US-Australian drug discovery company, Novogen's drug candidate, Anisina, has progressed successfully in pre-clinical trial as an effective monotherapy against human melanoma.
The company previously has announced the effectiveness of Anisina as a monotherapy in mice bearing human neuroblastoma tumors, thereby justifying taking it into clinical trials in children and juveniles with solid cancers such as neuroblastoma. Taken together, the two results confirm the potential clinical benefit of this drug across both adult and paediatric cancers.

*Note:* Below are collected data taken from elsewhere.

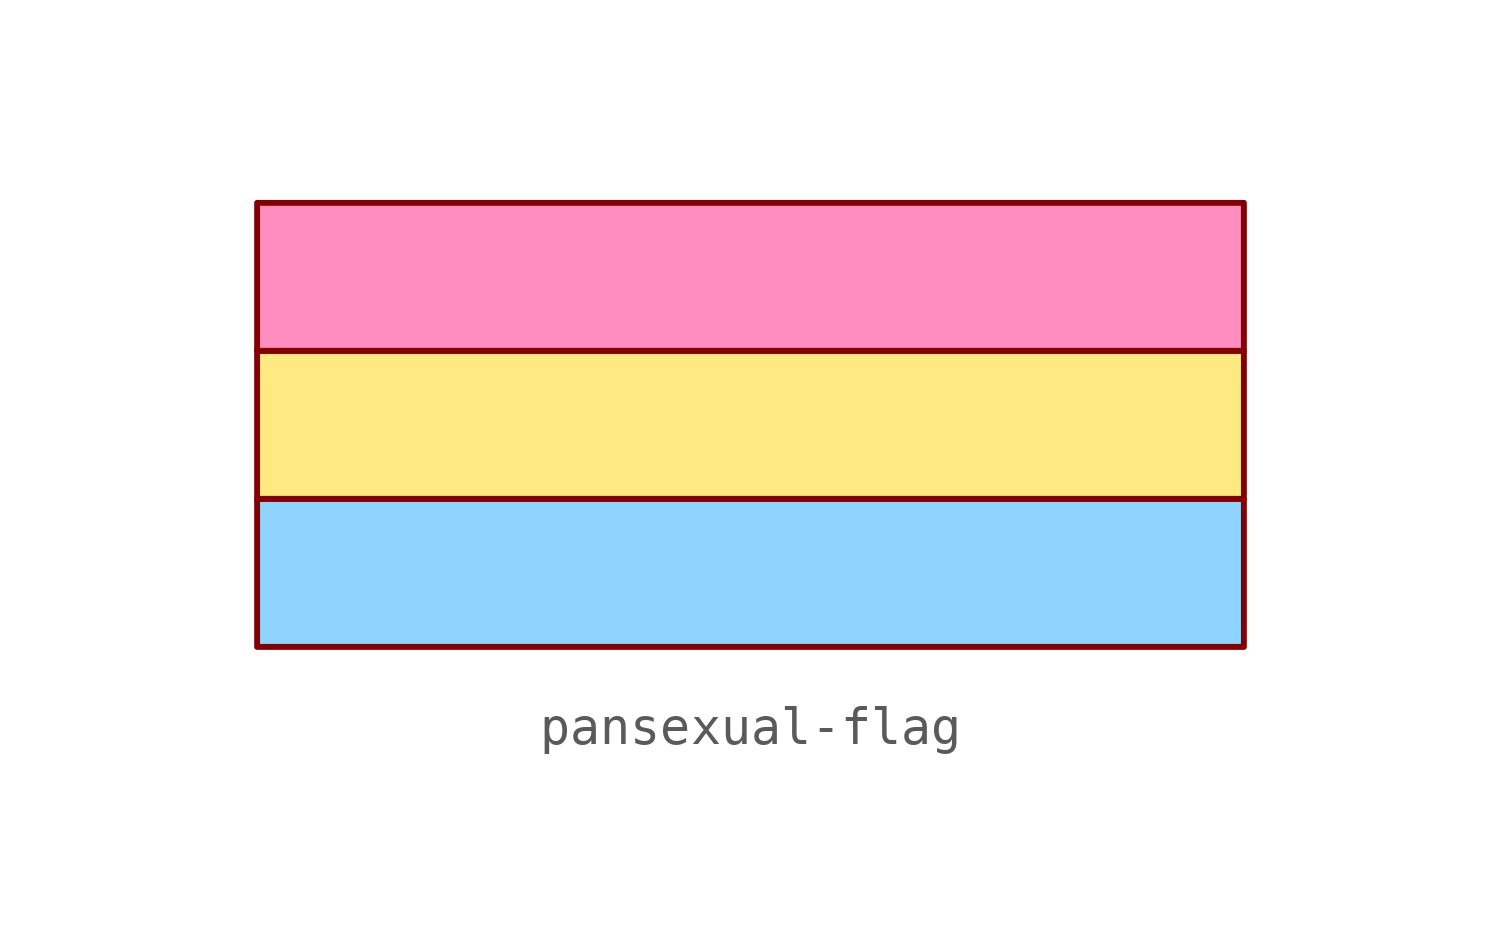
<source format=kicad_sym>
(kicad_symbol_lib
  (version 20220126)
  (generator kicad_symbol_editor)
  (symbol "pansexual-flag"
    (pin_numbers hide)
    (pin_names
      (offset 0) hide)
    (property "Reference" "#LOGO"
      (at 0 2.54 0)
      (effects (font (size 1.27 1.27)) hide))
    (symbol "pansexual-flag_0_1"
      (rectangle (start -12.7 -1.27) (end 12.7 -5.08) (stroke (width 0.152) (type default)) (fill (type color) (color 143 212 254 1)))
      (rectangle (start -12.7 2.54) (end 12.7 -1.27) (stroke (width 0.152) (type default)) (fill (type color) (color 255 234 129 1)))
      (rectangle (start -12.7 6.35) (end 12.7 2.54) (stroke (width 0.152) (type default)) (fill (type color) (color 254 142 192 1))))))
</source>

In the current study, highly chemo-resistant human melanoma cells were grown in athymic mice and the animals treated either orally or intravenously with Anisina. Both dosage forms were equally effective.
Dr Justine Stehn, anti-tropomyosin program director, Novogen said, "We are pleasantly surprised by the degree of anti-tumor activity of this drug candidate on its own. We had always seen the anti-tropomyosin technology as being an adjunct therapy for the more commonly used anti-mitotic drugs. The rationale behind its development was to destroy that half of a cancer cell's cytoskeleton that the anti-mitotic drugs didn't target. We reasoned that destabilising the entire cytoskeleton would achieve a much higher level of anti-cancer effect than that coming from targeting either half alone. And, indeed, that is what we see. Anisina used in combination with anti-mitotic drug, vincristine, increases the anti-cancer potency of vincristine 20-fold."
Dr Stehn added, "Despite all the evidence showing that Anisina has the potential to be just as effective a stand-alone chemotherapy as the anti-mitotic drugs, we still intend to see Anisina as a companion drug for an anti-mitotic drug. The initial patients, however, will need to be treated with Anisina on its own, and this study now gives us the green light to proceed into a Phase 1 study in the first half of 2016."
In preparation for both adult and paediatric clinical studies, the company is conducting studies in a variety of both adult and paediatric solid and non-solid cancer types in order to determine the optimal drug combination.